In my development flow, which I describe here, I have a Parallels virtual machine set up. It has an Ubuntu server OS installed on it that mirrors the one I have installed on my AWS EC2 instance.

It has the same packages installed, in the same way. The build scripts for my VM and my EC2 instance are pretty similar. The goal of this being to minimize technical differences between my development and production environments.

So while I'm in Coda, every time I make a change to some code, I hit a keyboard-shortcut which runs a Code Plugin that I created. This plugin runs an rsync command which pushes the contents of one directory on my OSX file system to the /var/www/ directory on the VMs. Here's the command:

rsync --delete --archive --quiet --compress --exclude '.svn' --exclude \
'.git' --exclude '.DS_Store' --exclude '.' --exclude '..' --exclude \
'.localized' --exclude 'thumbs.db' --exclude 'apc.php' --exclude '*/tmp/*' \
--exclude '*/application/webroot/uploads/*' --exclude '*/wp-content/*' \
/Users/onassar/Sites/ onassar@10.211.55.5:/var/www/;

Looks normal enough.
Execute that command with the --verbose --stats --progress flags, and you can see everything come through. The time it takes, which files were synced over, etc.

But the purpose of this post? When I'm traveling and don't have an internet connection, I still want to develop. When I try executing that plugin, with it's rsync command, the command takes ages. It's slow, and goes from an average range of 100ms - 400ms to 5,000ms - 10,000ms.

For a while, I assumed it was the rsync command that was the issue, but then today, I was reminded that simply sshing into the virtual machine causes the same slowness and latency. So I googled:

ssh slow when no internet connection parallels

And stumbled onto this:
SSH login slow (DNS works okay)

Someone is having a similar issue, and the suggestion goes something like this:
When you ssh into a machine, a reverse-DNS lookup is performed against the IP address that you are connecting from. I haven't looked into the reasoning for this, but I'm sure it makes sense. This would naturally not work since I don't have a connection to the internet (SSH seems to presume that there is an internet connection when an SSH request is received).
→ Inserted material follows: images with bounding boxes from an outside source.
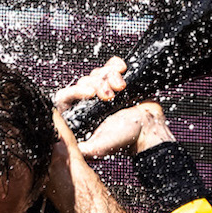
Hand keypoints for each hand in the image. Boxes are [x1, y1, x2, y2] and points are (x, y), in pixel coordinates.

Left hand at [53, 57, 174, 157]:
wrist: (150, 129)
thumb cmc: (128, 139)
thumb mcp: (99, 147)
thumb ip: (81, 148)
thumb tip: (61, 146)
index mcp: (81, 117)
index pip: (65, 97)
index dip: (74, 91)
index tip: (89, 93)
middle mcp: (90, 103)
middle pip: (82, 81)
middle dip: (97, 85)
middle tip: (109, 97)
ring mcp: (104, 90)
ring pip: (97, 72)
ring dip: (109, 76)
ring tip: (120, 88)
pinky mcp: (118, 80)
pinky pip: (111, 64)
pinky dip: (116, 65)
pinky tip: (123, 72)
Their suggestion as a workaround? Create an /etc/hosts record (on the VM) that points the IP address that they're trying to do the reverse-DNS lookup against to the local machine; thereby bypassing the internet-lookup, which would naturally timeout.

In my case, this amounts to my OSX (which has an address of 10.211.55.2) IP being routed to the localhost with a rule that looks like so:

10.211.55.2    localhost

Boom. Speedy as can be.

Possible Issues

While I haven't thought too far down the line of what may go wrong if I route all traffic to my OSX connection back to the VMs, I don't think it'd be anything too problematic. After all, this web server is reliant on incoming connections.

Possible Workarounds

My first thought was that I could change my VMs configuration to prevent reverse-DNS lookups upon an initiated connection.

I may look into this when I have a bit more time and post the results here. I think it's a nicer solution than the workaround I've stumbled upon here.

Better Solution (Updated Saturday, 9 June, 2012)

Thanks to the post SSH Reverse DNS Lookup Disable and Ubuntu Linux: Start / Stop / Restart, I've discovered a better solution.

I've removed the /etc/hosts record, and edited the ssh config file by adding the following flag at the end of the file:

UseDNS no

To then restart the ssh engine, I ran the following:

sudo service ssh restart

This removes the reverse-DNS lookup upon an initiated connection.